---------- Text provided

Function evaluation of asphalt mixture with industrially produced BOF slag aggregate
Abstract
Background
Laboratory research suggested that basic oxygen furnace (BOF) slag-based asphalt mixture was a functional material. However, the BOF slag aggregate’s quality was difficult to control when it was heavily used in entity engineering.
Aims
The primary objective of this research was to evaluate the functional performances of asphalt mixture containing BOF slag coarse aggregate (BSCA), which was from an industrialized production line.
Methods
Limestone mixture was a control group. The Marshall method was first adopted to design asphalt mixtures. The performances of limestone asphalt mixture and BOF slag asphalt mixture including fatigue failure resistance and moisture stability were then evaluated and compared.
Results
Results showed that the asphalt mixture containing BSCA possessed better durability, which meant the quality of BSCA from industrialized production lines was well controlled and this BSCA can be heavily used in entity engineering.
Financial support: This work was financially supported by the National Key Scientific Apparatus Development Program (No.: 2013YQ160501), the Natural Science Foundation of China (No.: 51278392), the International Science & Technology Cooperation Program (No.: 2013DFE83100) and the 973 Program (No.: 2014CB932104).
Conflict of interest: None of the authors has financial interest related to this study to disclose.
A road transport system is quite critical to the development of the national economy. A large number of roads are newly constructed and reconstructed every year in China, which put pressure on the supply of natural materials (aggregates and fillers) (1). The use of secondary (recycled) materials in road construction can reduce the demand of natural resources. These secondary materials refer to many aspects such as waste rubber, demolition waste and steel slag (2-3-4). Steel slag includes many types such as basic oxygen furnace (BOF) slag and electric arc furnace (EAF) slag (5). Many developed foreign countries have very high recycling rates of steel slag. About 39%-62% of steel slag was used in road construction in Europe (6), and the use rate of steel slag used as aggregate was up to 98% in the UK (7). BOF was the main type used.
The utilization of BOF slag coarse aggregate (BSCA) in asphalt mixture has been well evaluated. Wu et al used BSCA to prepare stone mastic asphalt (SMA) mixtures (8). Results indicated BSCA improved many performances of SMA such as skid resistance, crack and deformation resistance. Shen et al evaluated the feasibility of BOF slag for substitution of aggregate in porous asphalt mixture (9). The mixture of 100% BSCA substitution was determined to be the optimum substitution percentage. The combination of BSCA and other solid wastes in dense asphalt mixture was also investigated. Results suggested that asphalt mixtures can obtained satisfactory fatigue resistance and moisture stability when proper design was considered (1). Therefore, BOF slag asphalt mixture was a functional material (1, 5, 8, 9).

--------------------
---------- Data rows

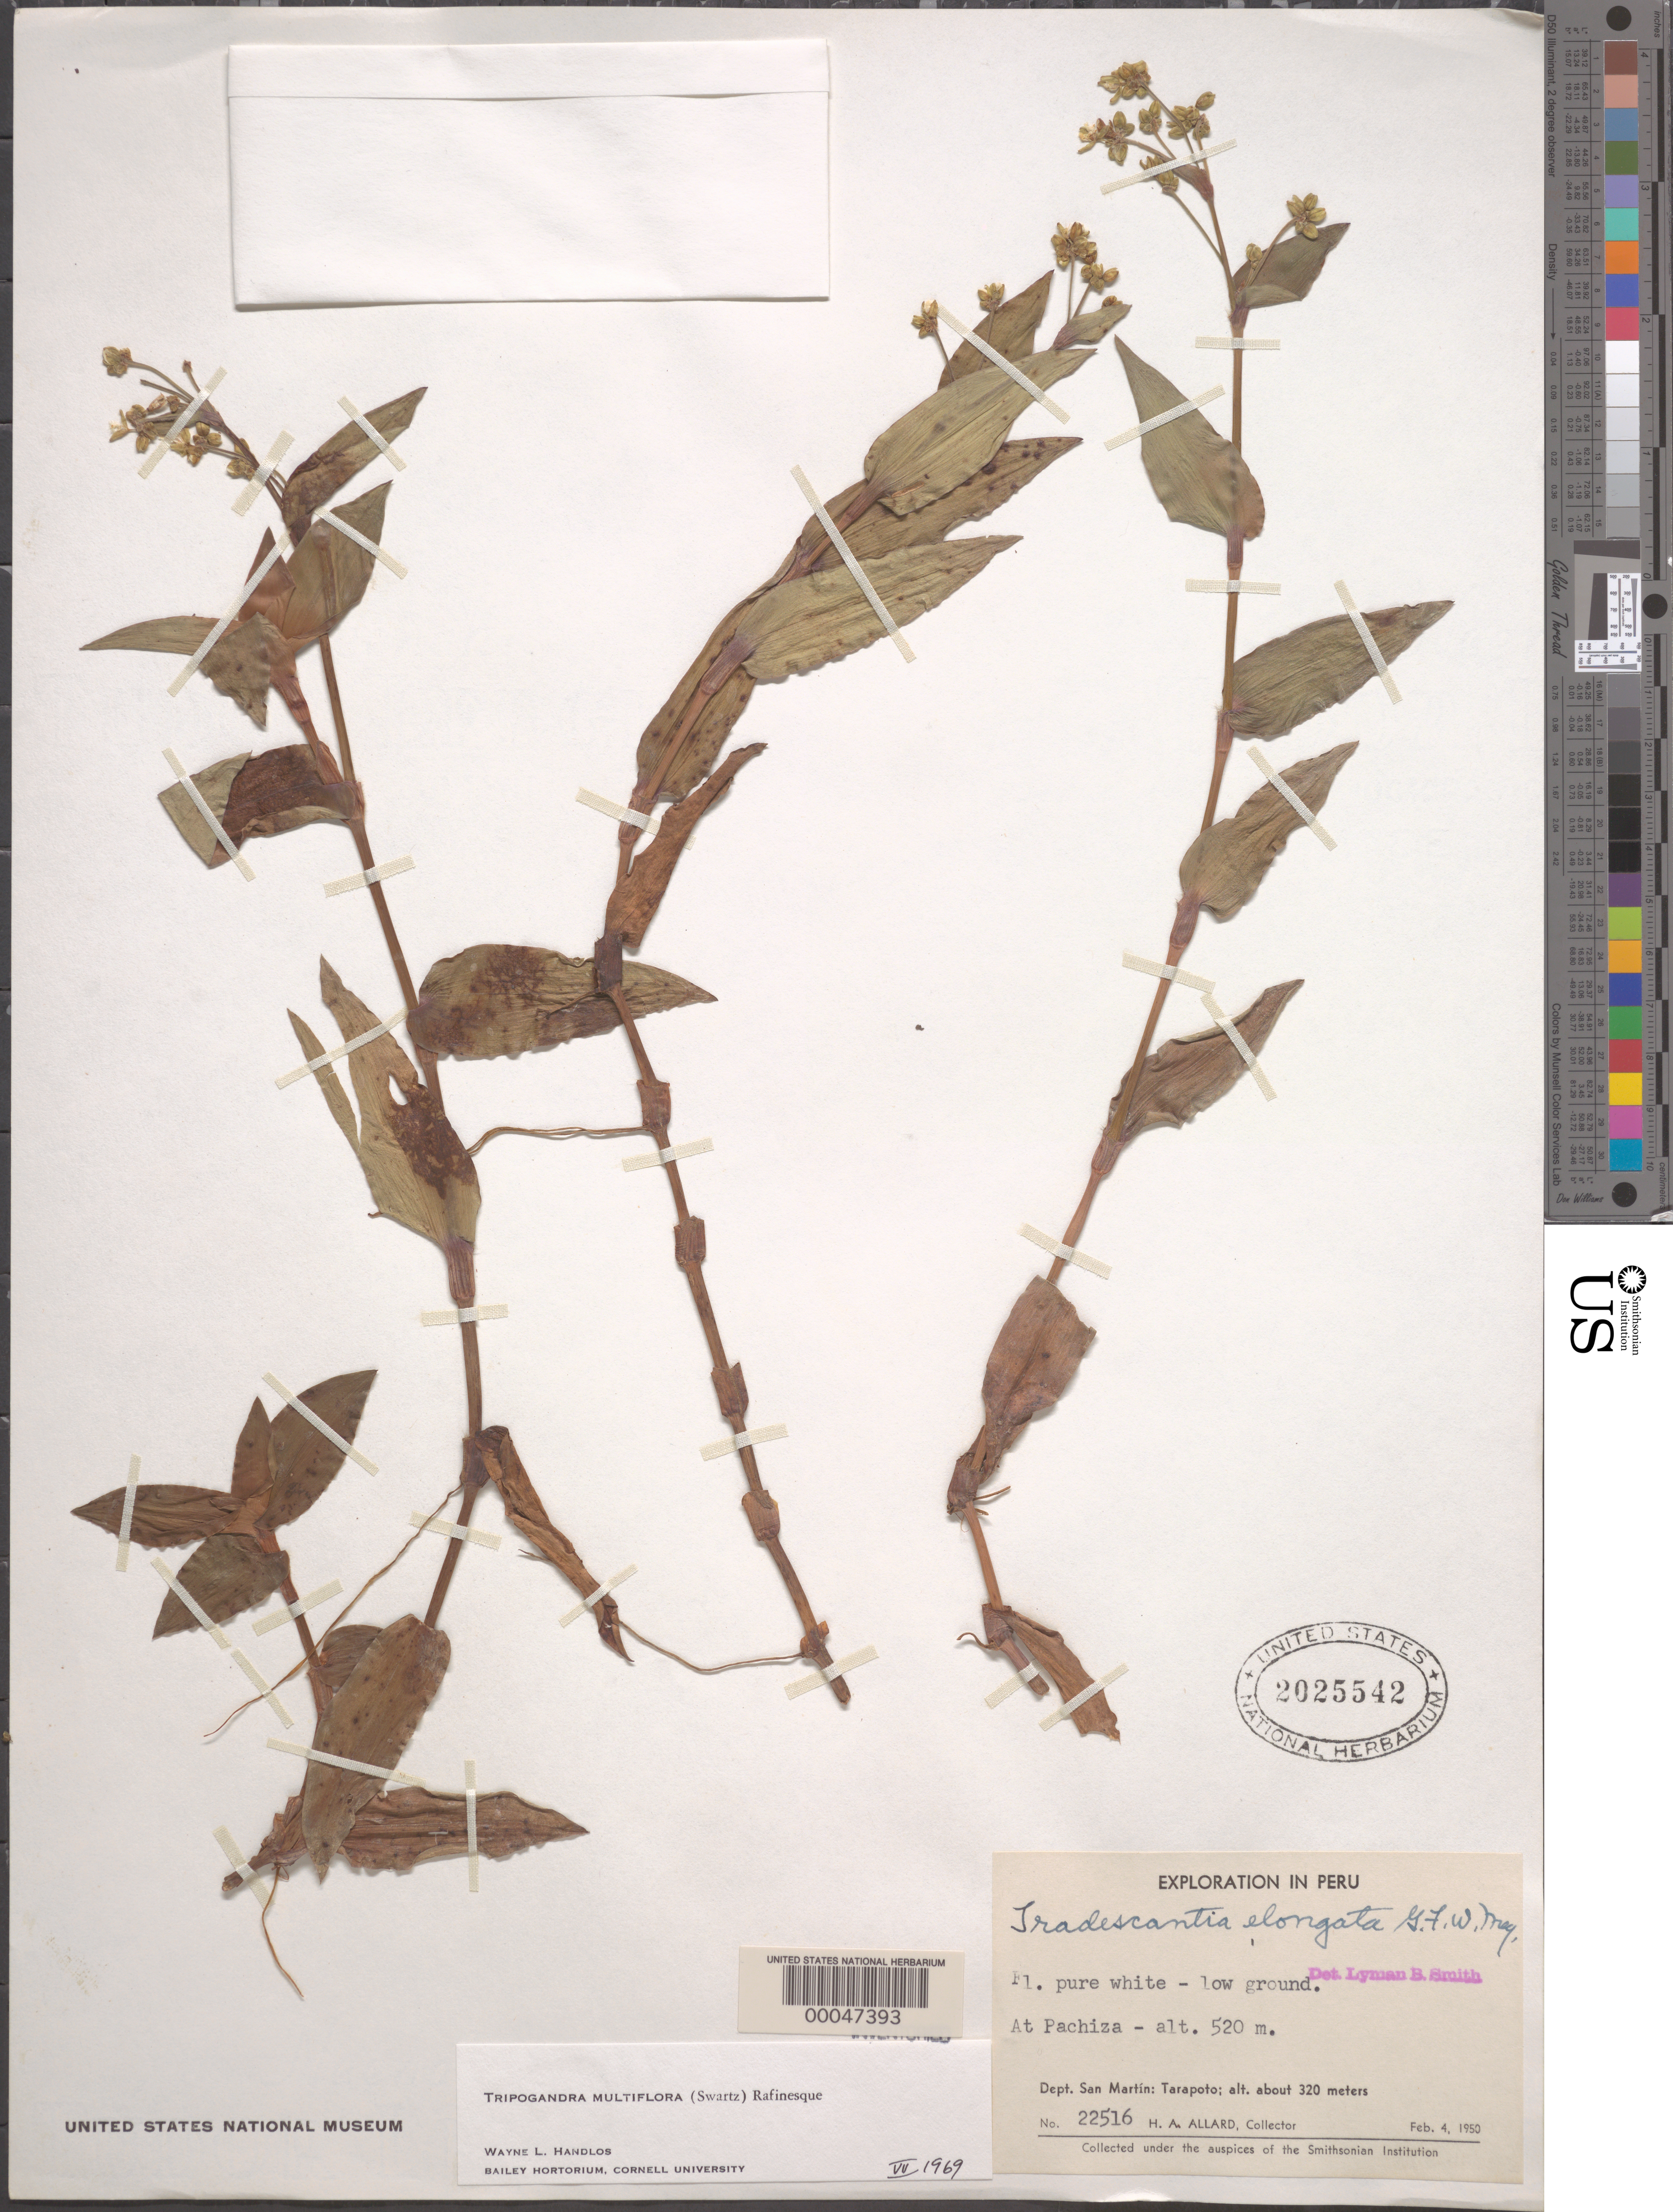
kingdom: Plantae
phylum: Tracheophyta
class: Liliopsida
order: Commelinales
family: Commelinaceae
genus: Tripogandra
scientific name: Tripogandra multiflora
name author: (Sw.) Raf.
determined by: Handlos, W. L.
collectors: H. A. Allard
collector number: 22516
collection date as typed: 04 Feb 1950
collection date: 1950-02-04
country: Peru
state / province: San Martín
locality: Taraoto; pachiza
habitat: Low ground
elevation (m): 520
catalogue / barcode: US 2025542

--------------------

# Task requirements
1. Output the asphalt mixture text starting with "A road transport" and going on through "main type used.".
2. Answer these questions from the asphalt mixture text:
(a) What served as the control group?
(b) Up to what rate was steel slag used as aggregate in the UK?
(c) What BSCA substitution percentage was found optimum in porous asphalt mixture?
3. Condense the paragraph of the asphalt mixture text that begins "A road transport system is quite critical" into a short bulleted list that keeps its main facts.
The data is not needed.

# Answers in order
1.
A road transport system is quite critical to the development of the national economy. A large number of roads are newly constructed and reconstructed every year in China, which put pressure on the supply of natural materials (aggregates and fillers) (1). The use of secondary (recycled) materials in road construction can reduce the demand of natural resources. These secondary materials refer to many aspects such as waste rubber, demolition waste and steel slag (2-3-4). Steel slag includes many types such as basic oxygen furnace (BOF) slag and electric arc furnace (EAF) slag (5). Many developed foreign countries have very high recycling rates of steel slag. About 39%-62% of steel slag was used in road construction in Europe (6), and the use rate of steel slag used as aggregate was up to 98% in the UK (7). BOF was the main type used.

2.
(a) Limestone mixture.
(b) Up to 98%.
(c) 100%.

3.
- Road transport is critical to the development of the national economy.
- Each year, China builds and rebuilds many roads, which strains the supply of natural aggregates and fillers.
- Secondary (recycled) materials such as waste rubber, demolition waste and steel slag can reduce the demand for natural resources.
- Steel slag types include basic oxygen furnace (BOF) slag and electric arc furnace (EAF) slag.
- Many developed countries recycle steel slag at high rates.
- In Europe, 39%-62% of steel slag goes to road construction.
- In the UK, the rate of steel slag use as aggregate reaches 98%.
- BOF slag was the main type used.